KONTAN.CO.ID -  JAKARTA. Harga batubara masih lesu, meski begitu diperkirakan prospek PT Saratoga Investama Sedaya Tbk (SRTG) masih positif didorong diversifikasi portofolio yang dilakukan perseroan.

Analis Sucor Sekuritas Paulus Jimmy mengatakan bahwa pelemahan harga komoditas secara umum menjadi sentimen negatif terhadap pergerakan saham SRTG. Maklum, mayoritas pendapatan dividen dari SRTG merupakan 'commodity related stocks'.

"Namun jika berbicara tentang kinerja SRTG, kami ekspektasi pendapatan dividen akan tetap stabil untuk beberapa tahun ke depan, sedangkan net gain or loss dari investasi akan sangat tergantung dari pergerakan harga saham dalam portofolio SRTG," ujarnya kepada Kontan.co.id, Kamis (20/7).
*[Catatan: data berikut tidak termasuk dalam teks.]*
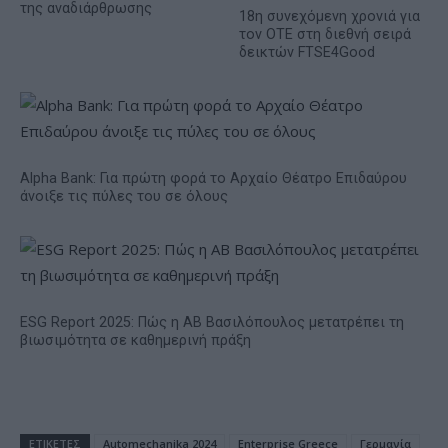
της αναδιάρθρωσης
18η συνεχόμενη χρονιά για
τον ΟΤΕ στη διεθνή σειρά
δεικτών FTSE4Good
Alpha Bank: Για πρώτη φορά το Αρχαίο Θέατρο Επιδαύρου
άνοιξε τις πύλες του σε όλους
ESG Report 2025: Πώς η ΑΒ Βασιλόπουλος μετατρέπει τη
βιωσιμότητα σε καθημερινή πράξη
ΕΤΙΚΕΤΕΣ
Automechanika 2024
Enterprise Greece
Γερμανία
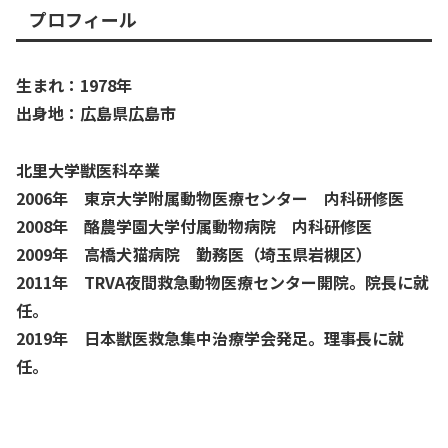
プロフィール
生まれ：1978年
出身地：広島県広島市
北里大学獣医科卒業
2006年 東京大学附属動物医療センター 内科研修医
2008年 酪農学園大学付属動物病院 内科研修医
2009年 高橋犬猫病院 勤務医（埼玉県岩槻区）
2011年 TRVA夜間救急動物医療センター開院。院長に就
任。
2019年 日本獣医救急集中治療学会発足。理事長に就
任。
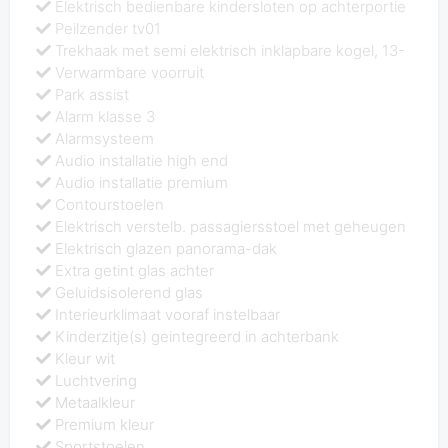
Elektrisch bedienbare kindersloten op achterportie
Peilzender tv01
Trekhaak met semi elektrisch inklapbare kogel, 13-
Verwarmbare voorruit
Park assist
Alarm klasse 3
Alarmsysteem
Audio installatie high end
Audio installatie premium
Contourstoelen
Elektrisch verstelb. passagiersstoel met geheugen
Elektrisch glazen panorama-dak
Extra getint glas achter
Geluidsisolerend glas
Interieurklimaat vooraf instelbaar
Kinderzitje(s) geintegreerd in achterbank
Kleur wit
Luchtvering
Metaalkleur
Premium kleur
Sportstoelen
Baca Juga: Diversifikasi Portofolio Bakal Kerek Kinerja Saratoga (SRTG), Ini Rekomendasi Analis

Di sisi lain, sejumlah diversifikasi dilakukan perseroan. Bahkan, Paulus melihat digital kemungkinan akan menjadi bisnis inti berikutnya.
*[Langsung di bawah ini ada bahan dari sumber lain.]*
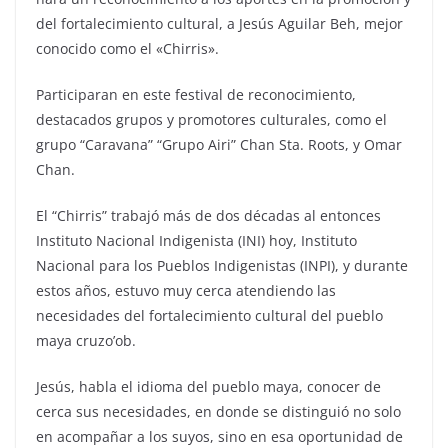
del fortalecimiento cultural, a Jesús Aguilar Beh, mejor
conocido como el «Chirris».
Participaran en este festival de reconocimiento,
destacados grupos y promotores culturales, como el
grupo “Caravana” “Grupo Airi” Chan Sta. Roots, y Omar
Chan.
El “Chirris” trabajó más de dos décadas al entonces
Instituto Nacional Indigenista (INI) hoy, Instituto
Nacional para los Pueblos Indigenistas (INPI), y durante
estos años, estuvo muy cerca atendiendo las
necesidades del fortalecimiento cultural del pueblo
maya cruzo’ob.
Jesús, habla el idioma del pueblo maya, conocer de
cerca sus necesidades, en donde se distinguió no solo
en acompañar a los suyos, sino en esa oportunidad de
SRTG mengumumkan pendirian bersama pusat data, Bersama Digital Center (BDDC), di bawah BDIA. Saat ini BDDC memiliki kapasitas 6,5 MW yang berlokasi di Jakarta dengan potensi kapasitas mencapai 60 MW.
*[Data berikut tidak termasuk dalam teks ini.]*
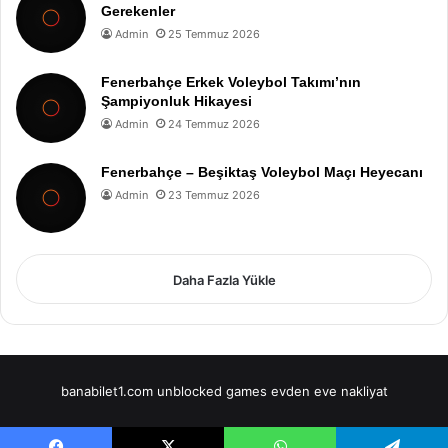
Gerekenler
Admin
25 Temmuz 2026
Fenerbahçe Erkek Voleybol Takımı’nın
Şampiyonluk Hikayesi
Admin
24 Temmuz 2026
Fenerbahçe – Beşiktaş Voleybol Maçı Heyecanı
Admin
23 Temmuz 2026
Daha Fazla Yükle
banabilet1.com
unblocked games
evden eve nakliyat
Belanja modal yang dibutuhkan untuk usaha ini diproyeksikan sebesar US$ 10 juta/MW dan diharapkan dapat diimplementasikan dalam jangka waktu 3-4 tahun. "Kami percaya langkah strategis ini akan memperkuat posisi SRTG dalam menyambut transformasi digital di Indonesia," paparnya.

BRI Danareksa Sekuritas dalam risetnya, Jumat (7/7) juga berpandangan bahwa diversifikasi portofolio akan mendorong kinerja SRTG ke depan. Terlebih, perseroan memperoleh pendapatan dividen yang besar untuk melakukan pengurangan utang (deleveraging) dan investasi yang lebih besar.

Baca Juga: Simak Proyeksi IHSG dan Rekomendasi Saham untuk Perdagangan Jumat (7/7)

Tahun 2022, SRTG menerima sejumlah besar dividen naik lebih dari 50% secara tahunan (YoY). Perseroan pun memanfaatkan rejeki nomplok dividen untuk melakukan deleveraging dan investasi di beberapa bisnis.